For this Critical Thinking Assignment, you will be creating your own real-world scenario and exploring the meaning of differentiation of exponential functions in that context.
Part I: Complete the following steps:
- Select a real-world scenario that can be modeled by an exponential function and define the function F(x) based on your scenario. (Ex.: Suppose that F(x) computes the rabbit population on a game reserve that doubles every 6 months. Suppose there were 120 rabbits initially.)
- Write a mathematical expression for F(x).
- Find the domain and range of F(x).
- Find F(x) and F ‘(x) at any point.
- Find all x values for which F ‘(x) = 0.
Part II: Based on your work in Part I, discuss the following:
- Discuss if your function F(x) is differentiable and why. If it is not differentiable, select another function that is and discuss the change you made.
- Discuss the domain and range of F(x) and why they make sense in the context of your problem.
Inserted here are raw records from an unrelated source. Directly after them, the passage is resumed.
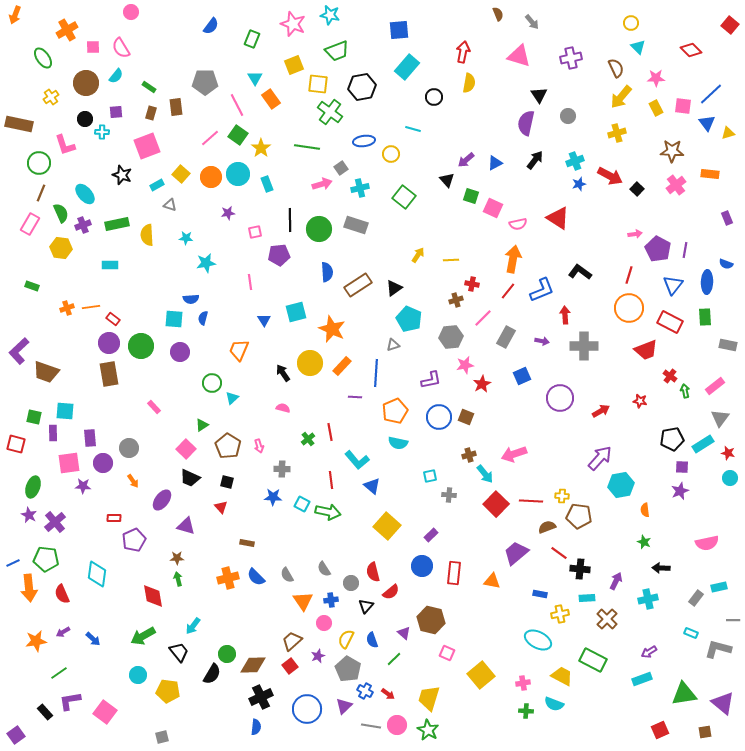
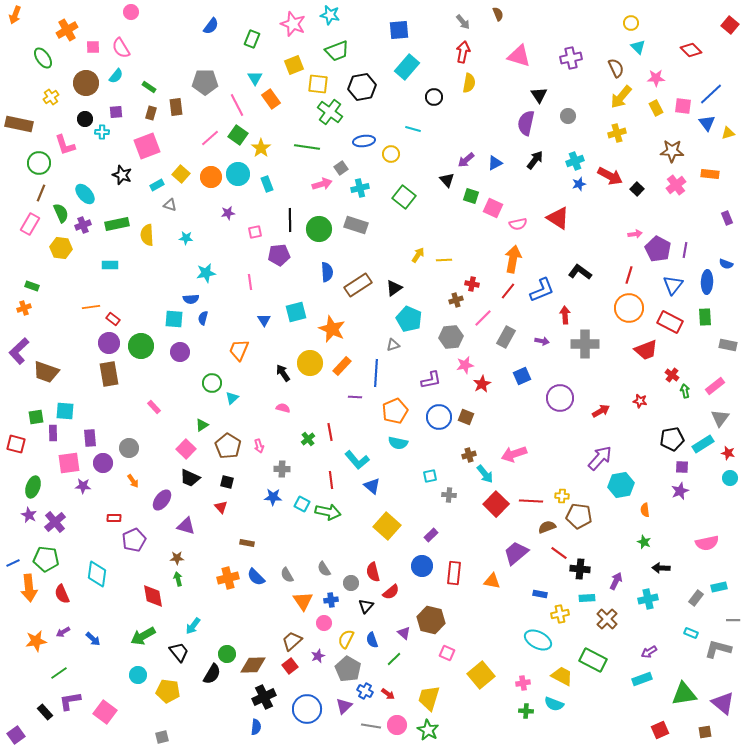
gray arrow at (532, 22): moved 69 px left
yellow line at (451, 260): moved 7 px left
cyan star at (206, 263): moved 10 px down
orange cross at (67, 308): moved 43 px left
gray cross at (584, 346): moved 1 px right, 2 px up
red cross at (670, 376): moved 2 px right, 1 px up
green square at (34, 417): moved 2 px right; rotated 21 degrees counterclockwise
black cross at (261, 697): moved 3 px right
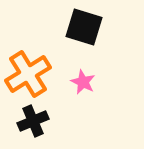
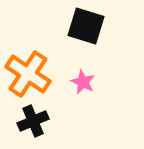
black square: moved 2 px right, 1 px up
orange cross: rotated 24 degrees counterclockwise
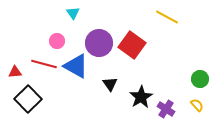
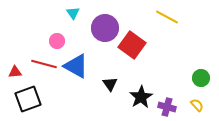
purple circle: moved 6 px right, 15 px up
green circle: moved 1 px right, 1 px up
black square: rotated 24 degrees clockwise
purple cross: moved 1 px right, 2 px up; rotated 18 degrees counterclockwise
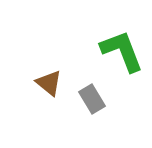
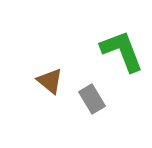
brown triangle: moved 1 px right, 2 px up
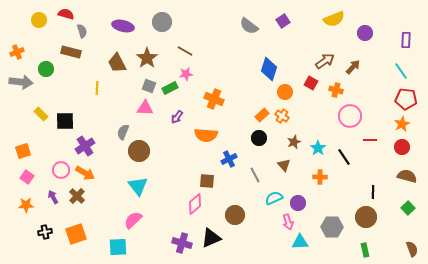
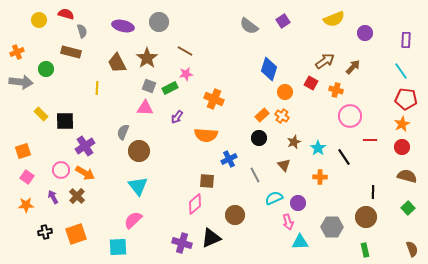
gray circle at (162, 22): moved 3 px left
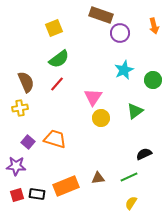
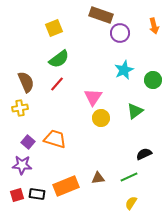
purple star: moved 6 px right, 1 px up
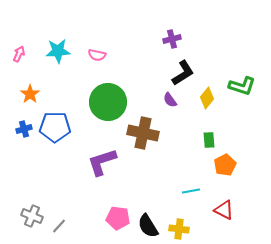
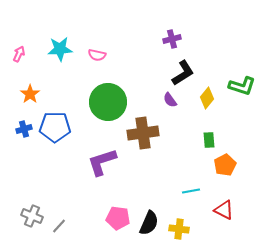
cyan star: moved 2 px right, 2 px up
brown cross: rotated 20 degrees counterclockwise
black semicircle: moved 1 px right, 3 px up; rotated 125 degrees counterclockwise
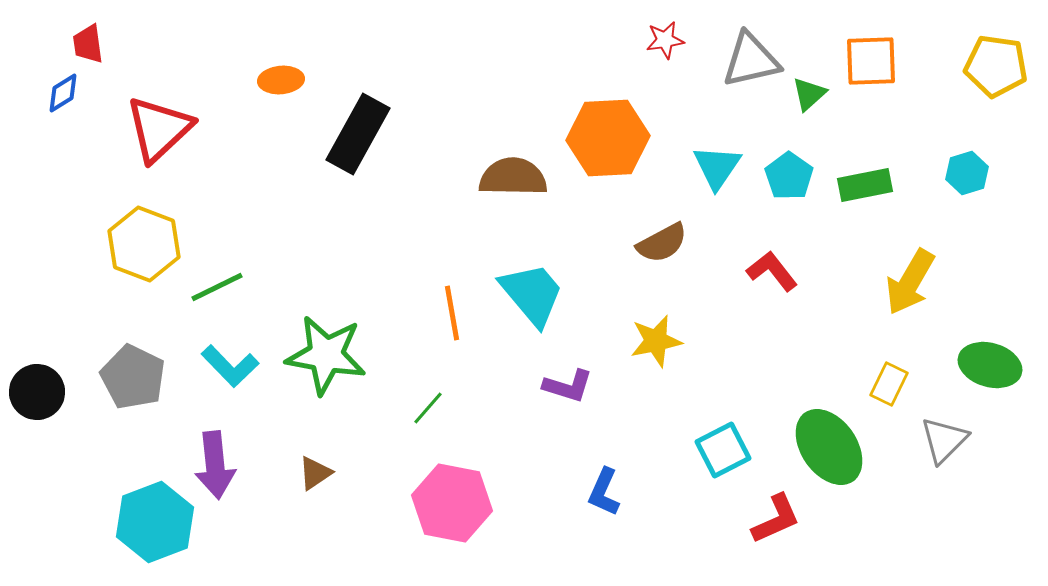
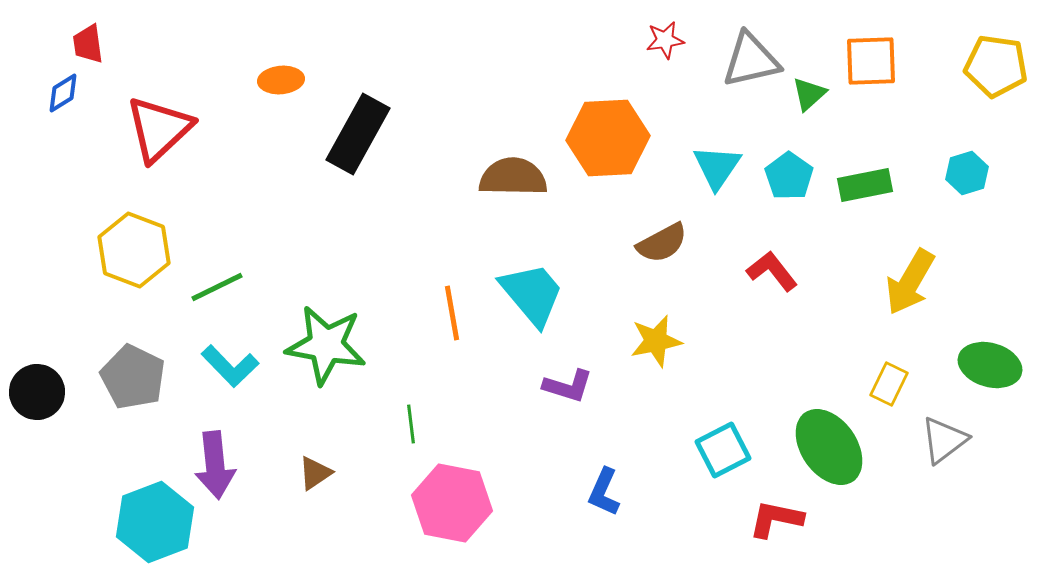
yellow hexagon at (144, 244): moved 10 px left, 6 px down
green star at (326, 355): moved 10 px up
green line at (428, 408): moved 17 px left, 16 px down; rotated 48 degrees counterclockwise
gray triangle at (944, 440): rotated 8 degrees clockwise
red L-shape at (776, 519): rotated 144 degrees counterclockwise
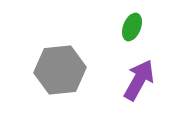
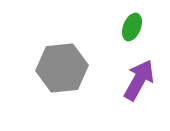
gray hexagon: moved 2 px right, 2 px up
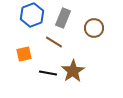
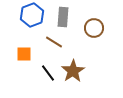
gray rectangle: moved 1 px up; rotated 18 degrees counterclockwise
orange square: rotated 14 degrees clockwise
black line: rotated 42 degrees clockwise
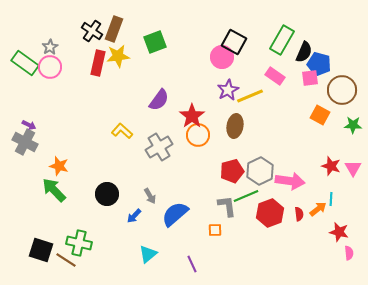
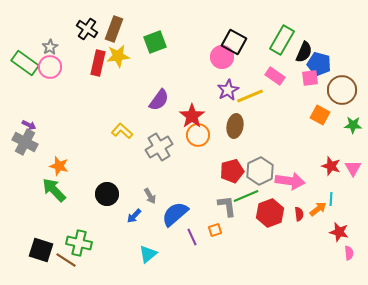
black cross at (92, 31): moved 5 px left, 2 px up
orange square at (215, 230): rotated 16 degrees counterclockwise
purple line at (192, 264): moved 27 px up
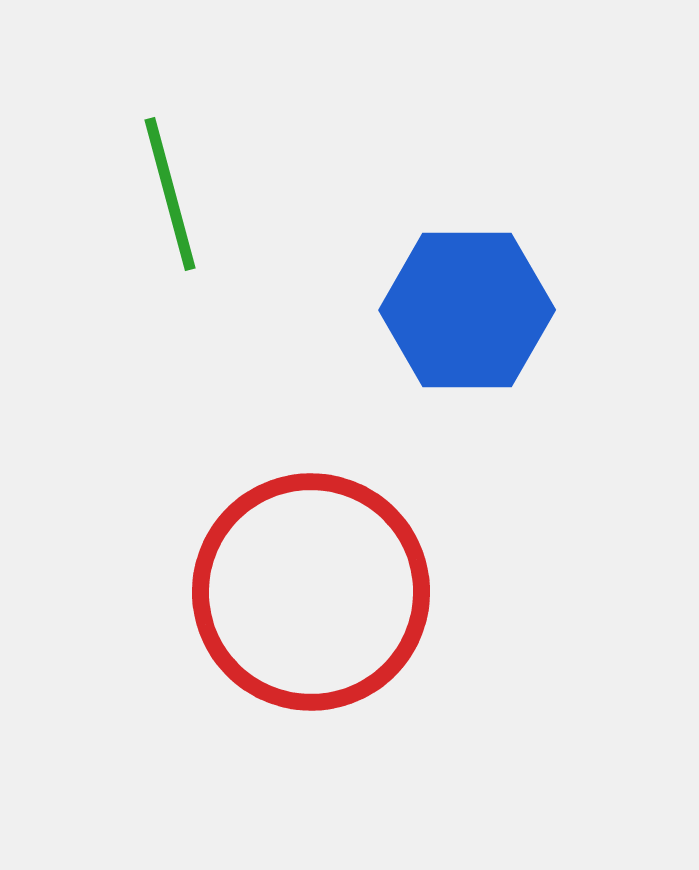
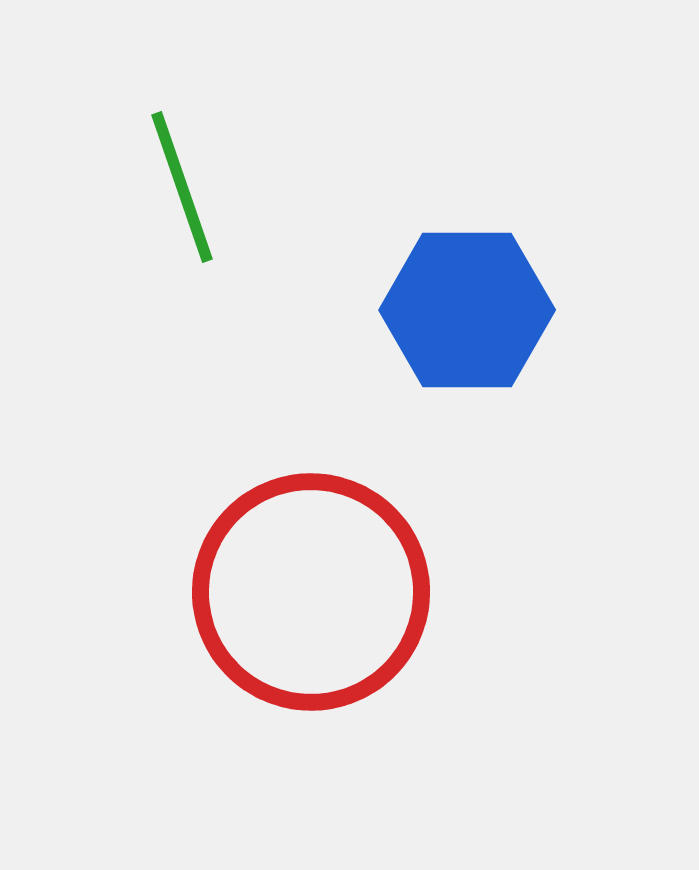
green line: moved 12 px right, 7 px up; rotated 4 degrees counterclockwise
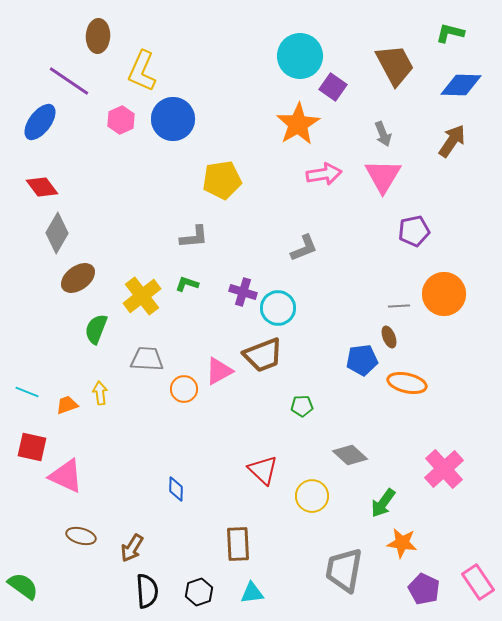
- Discuss the physical meaning of F(x) and F ‘(x) at a point in the context of your problem.
- Discuss what it means for F ‘(x) = 0 in the context of your problem.
- Reflect on any adjustments you had to make to your original problem context and discuss what characteristics of a real-world context make it a valid choice for applying differentiation concepts to it.
- Provide at least two other real-world situations where differentiation can be applied and respond to the following:
- What common characteristics do the real-world scenarios you chose share?
- What did you look for in the way that the real-world scenario can be modeled?
- Discuss the criteria for selecting a real-world scenario that would change if you were seeking to model it with a logarithmic function instead. What key similarities and differences would you find?